Encuentran una lata. Tom la recoge. Lia canta mientras recoge. Sus manos son pequeñas. Sus ojos son grandes. Todo brilla un poco más.
Cerca, hay una flor triste. Está con poca agua. Ana dice, "Agua". Tom corre a buscar una jarra. Lia ayuda a ver. Juntos riegan la flor. La flor alza su cara. La flor sonríe.
Un perro pasa y mueve la cola. Los niños tocan su pelo suave. El perro olfatea la flor y luego se va. El sol calienta sus manos. La tierra huele a mojado y bueno.
Después, van a un árbol. Bajo el árbol hay una caja para papel y otra para plástico.
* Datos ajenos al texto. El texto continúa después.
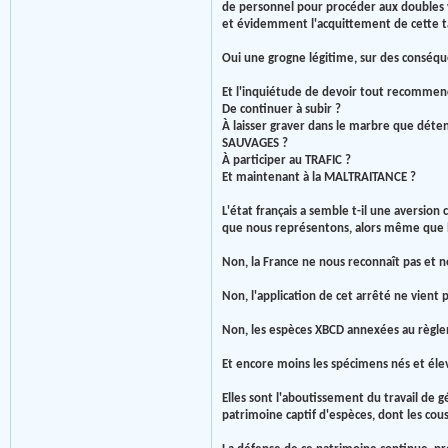
de personnel pour procéder aux doubles voi
et évidemment l'acquittement de cette ta
Oui une grogne légitime, sur des conséquen
Et l'inquiétude de devoir tout recommen
De continuer à subir ?
À laisser graver dans le marbre que déte
SAUVAGES ?
À participer au TRAFIC ?
Et maintenant à la MALTRAITANCE ?
L'état français a semble t-il une aversion
que nous représentons, alors même que 
Non, la France ne nous reconnaît pas et no
Non, l'application de cet arrêté ne vient p
Non, les espèces XBCD annexées au règle
Et encore moins les spécimens nés et élev
Elles sont l'aboutissement du travail de 
patrimoine captif d'espèces, dont les cous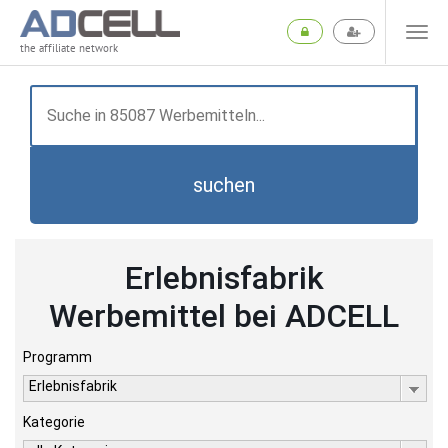
the affiliate network
suchen
Erlebnisfabrik
Werbemittel bei ADCELL
Programm
Erlebnisfabrik
Kategorie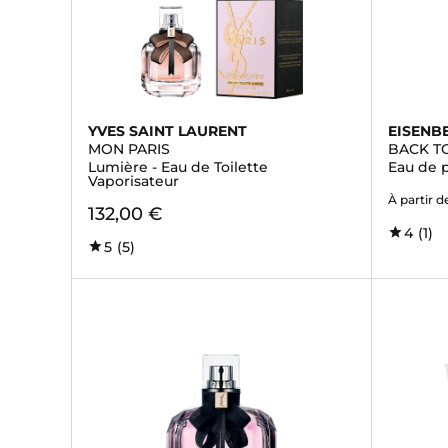
YVES SAINT LAURENT
EISENB
MON PARIS
BACK T
Lumière - Eau de Toilette
Eau de 
Vaporisateur
À partir d
132,00 €
4
(1)
5
(5)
Ana pone la botella en plástico. Tom pone la hoja que no sirve en papel. Lia aplaude. Todo está en su lugar.
Al final del día, los tres se sientan. Miran el cielo. Nubes blancas viajan lento. Tom dice, "Hoy ayudé". Lia dice, "Yo también". Ana ríe.
La noche llega suave. Las luces se apagan un poco. Los niños se van a casa. Sus corazones están tranquilos. Saben que un gesto pequeño puede cuidar el lugar donde juegan.
La tierra sonríe cuando todos ayudan con amor.